_Directions_
Pick up the passage on living with dementia after its final sentence and continue writing it.

_Supplied passage_
We discussed how the diagnosis of dementia could mean a contraction of your friends’ network, leading to loneliness.
We also discussed how greater education of what the dementias are would help to overcome stigma and discrimination against people living with dementia.
Overall, the feeling of the group was each person living with dementia must be treated with dignity as an unique individual with a significant past and present.
We also felt that the ‘one glove fits all’ approach of housing and accommodation doesn’t work, and forcing people with dementia into accommodation solutions they’re not happy with is bound to cause distress.
This can be a particular problem with younger patients with dementia, who wish to lead independent lives as long as possible, not wishing to be forced into an old people’s home.
If a younger person who receives a diagnosis of dementia it can be challenging to deal with your employer; the construct of ‘dementia friendly communities’, which is said to promote inclusivity, cannot adequately protect against unlawful discrimination if people are not aware of their legal rights and have inadequate access to justice.
PPA also has particular resonance in English policy as a noteworthy example of a younger onset dementia. A ‘younger onset dementia’ refers to a dementia which occurs before 65.
This cut-off is completely arbitrary, however (as arbitrary as the “retirement age”).

[Transcribed page contents]
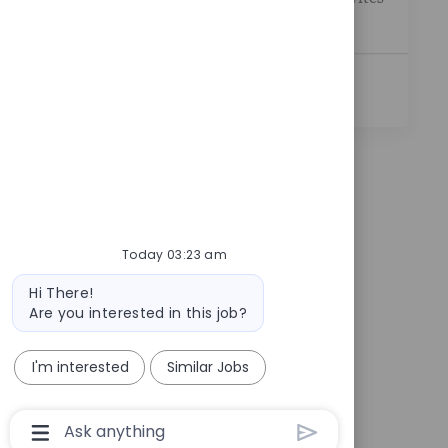
you to j...
See More
Today 03:23 am
Bot message
Hi There!
Are you interested in this job?
I'm interested
Similar Jobs
Chatbot User Input Box With Send Button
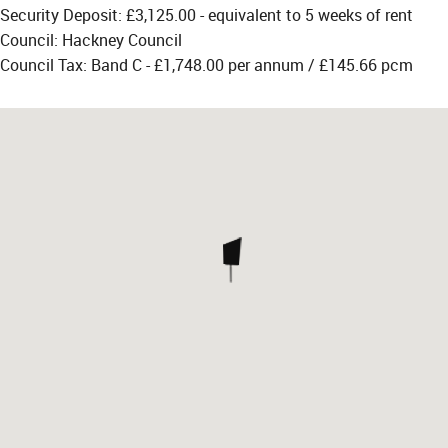
Security Deposit: £3,125.00 - equivalent to 5 weeks of rent
Council: Hackney Council
Council Tax: Band C - £1,748.00 per annum / £145.66 pcm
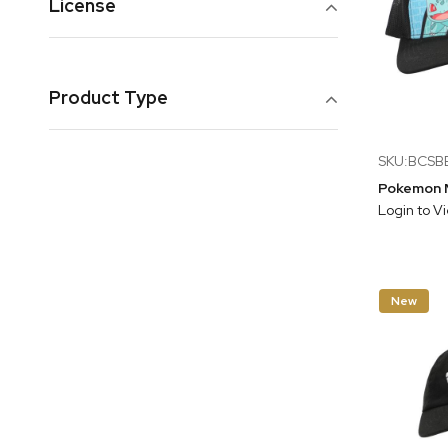
License
Product Type
SKU:BCS
Login to V
New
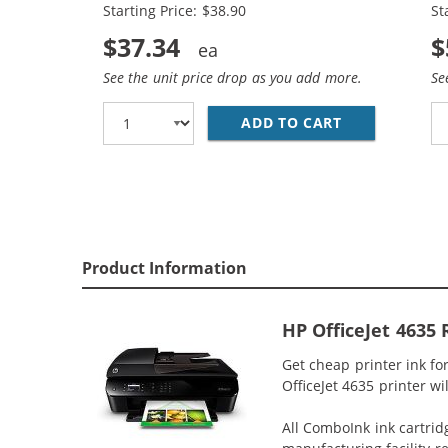
Starting Price: $38.90
St
$37.34
$
See the unit price drop as you add more.
Se
ADD TO CART
HP 61XL COMB
Product Information
HP OfficeJet 4635
Get cheap printer ink f
OfficeJet 4635 printer wi
All ComboInk ink cartrid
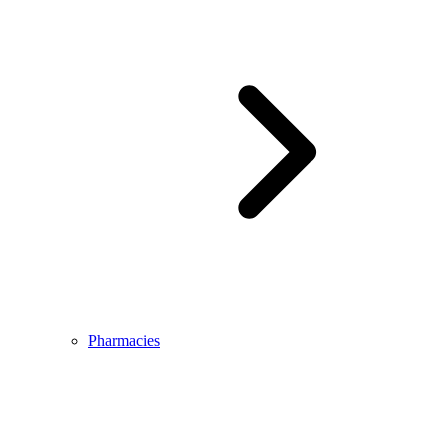
Pharmacies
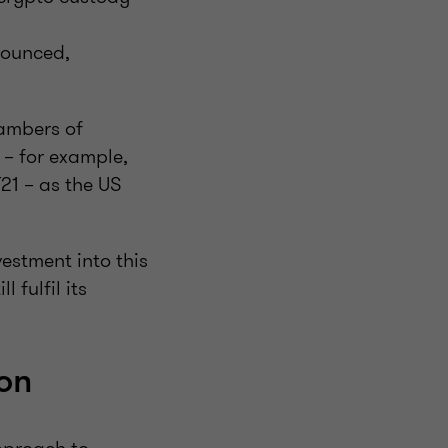
nounced,
hambers of
 – for example,
21 – as the US
estment into this
 fulfil its
son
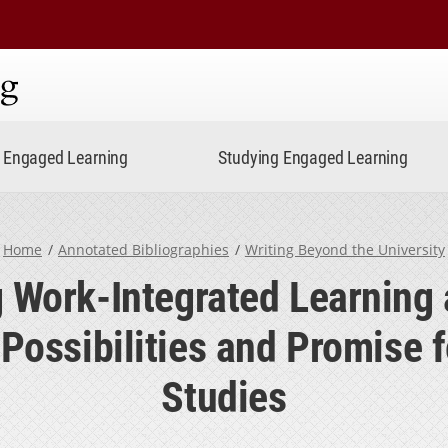
ning
Engaged Learning
Studying Engaged Learning
Home
Annotated Bibliographies
Writing Beyond the University
 Work-Integrated Learning 
 Possibilities and Promise f
Studies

_Task answer_
Younger onset dementia is a distinct group of people living with dementia, because the conditions which cause these dementias tend to be late presentations of “young” conditions or early presentations of “old” conditions.
In theory, the ‘younger onset dementia’ label is inaccurate, in that a dementia might start long before the symptomatic presentation of people with dementia. At one extreme, some people with the very rare genetic presentations of dementia are born with their dementias (or indeed have the genetic make-up in utero.)
It is therefore clear that we need a much greater sophistication in responding to the needs, beliefs, concerns and expectations of people with younger onset dementia.
The unique identity of people with younger onset dementia means that they have distinct research and service provision needs.
This is particularly true as some of the younger onset dementia can be accompanied by obvious movement and psychiatric symptoms, such as forms of prion disease (GSS and CJD) or Huntington’s disease.
A longstanding problem with the organisation of services is that mental illness problems have traditionally played ‘second fiddle’ to medical problems.
This is exacerbated by the drastic cuts in social care which have relentlessly continued in the last few years.
It is hoped that some of these problems in ‘parity of esteem’ might be mitigated against through ‘whole person care’, the expected policy from May 8th 2015 to integrate health and social care properly for the first time.
I had a very nice conversation with Fiona Chaâbane from the University Hospital Southampton NHS Foundation Trust.
Fiona’s rôle there is as a clinical nurse specialist in dementia, and as a clinical coordinator for Huntington’s disease and younger onset dementia.
I am hopeful that the ‘care coordinator’ rôle will be properly fleshed out in the next government, which will see a more substantial rôle for specialist and general nurses within networks comprising ‘dementia friendly communities’.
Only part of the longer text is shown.